Our American Tradition

You go to a baseball game....mostly to watch your team hopefully beat the other team.  Amongst other things....you also go for the social atmosphere.  And, you go for the greasy junk food.

The season ends for major league baseball this weekend, and folks will have to settle back for six months and wait for 2015's spring to come, and an opportunity to sit and eat through 3,000 calories in one afternoon....of awful fatty and greasy food.

I hadn't been to a major league game in almost fifteen years....when I went to a Nationals game in 2012.  It was an opportunity to reintroduce myself to all the wonders of bad food, and the escalated cost of sitting through a game in this modern era.

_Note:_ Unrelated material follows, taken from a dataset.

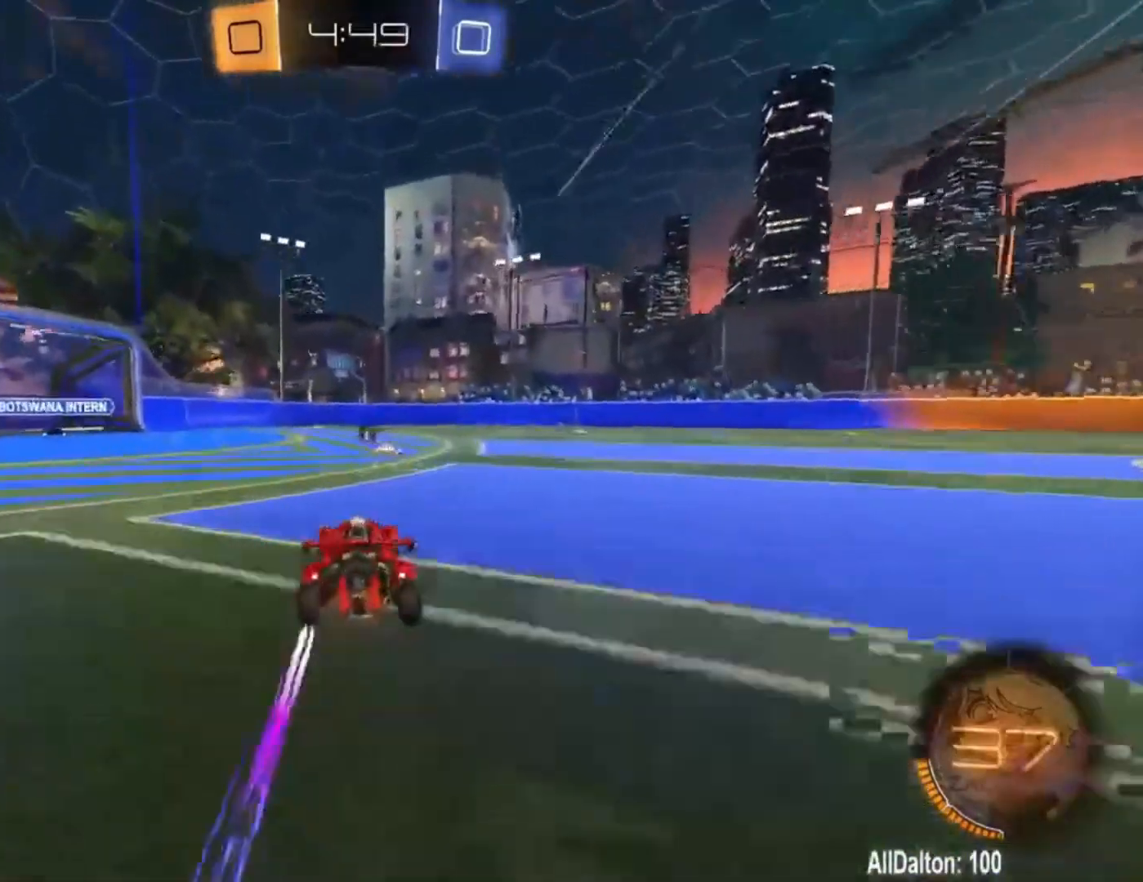
{"buttons": ["R2"], "left_stick": "left", "right_stick": "center", "events": [[333, "left_stick", "right"], [400, "left_stick", "center"], [500, "left_stick", "left"]]}
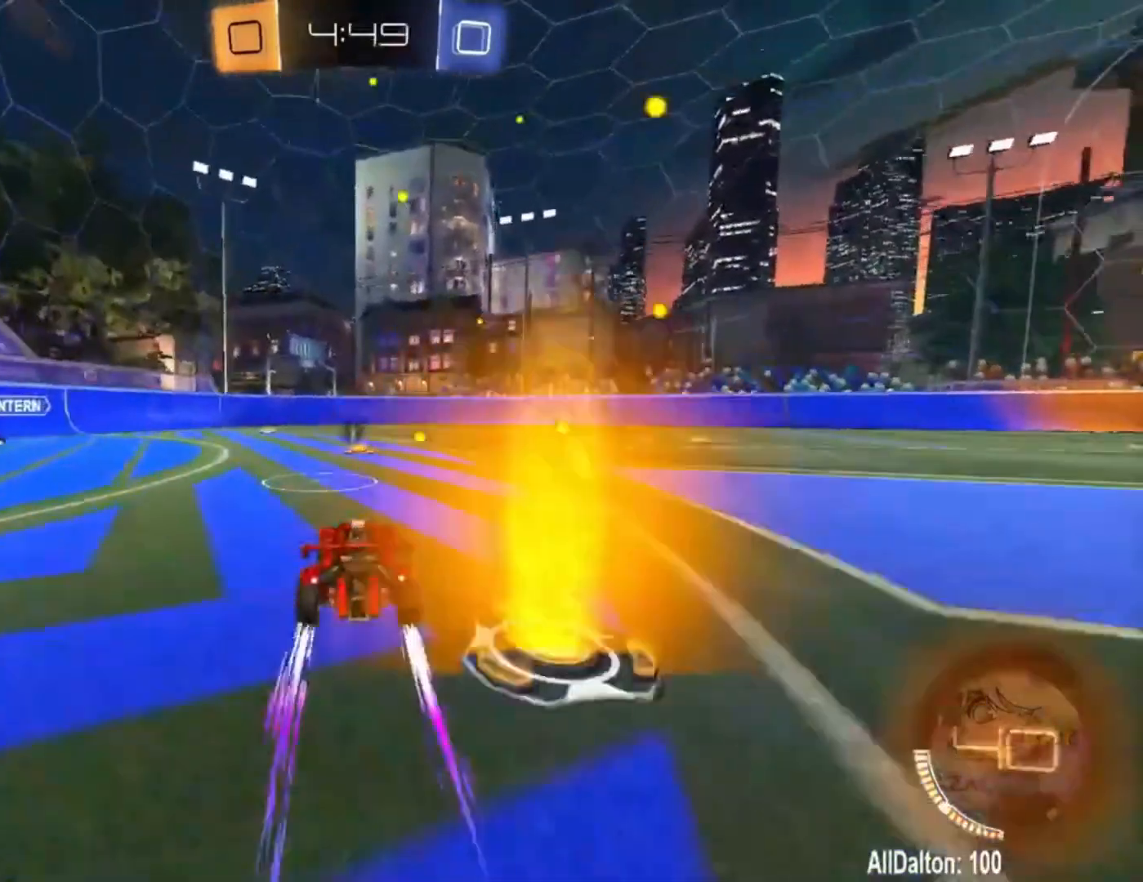
{"buttons": ["R2"], "left_stick": "center", "right_stick": "center", "events": [[133, "left_stick", "center"], [267, "left_stick", "left"], [433, "left_stick", "center"]]}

It's hard to walk into a stadium today, and not expect to spend anything less than $50 on food and drink.  By the time you figure a beer or two....a whooper-hot dog and fries....then some chili dog....toss in a $4 bottle of chilled water....then some twenty-ounce alcohol-slushy mix....you've easily past $40 and 1,500 calories.

Even in the shade, as I was.....it was 97 degrees, and by the 8th inning, I started to realize my hydration issue, put down a second bottle of chilled water, and a third beer.

I sat and watched some guys go through six to eight bottles of beer during a game, and at least $40 of ribs and greasy fries.

If you figure grease and fat alone....you probably did enough for an entire month...just in a four-hour period.

All of this says something about American society, our trend toward fatty food with no limits, and the ability to accept a pricing scheme of questionable nature.

I suspect if a guy were aggressive and did six baseball games a summer with his buddies...he could figure on adding at least five pounds onto his frame, if he didn't do anything extra on physical activities.

Diet or change coming?  No.  I just can't see major league baseball changing in that direction.  They might offer some vegetarian stuff, and try to put calorie/fat signs up about everything, but society now has no desire to dump the greasy food or high calories deal.  It is....what it is.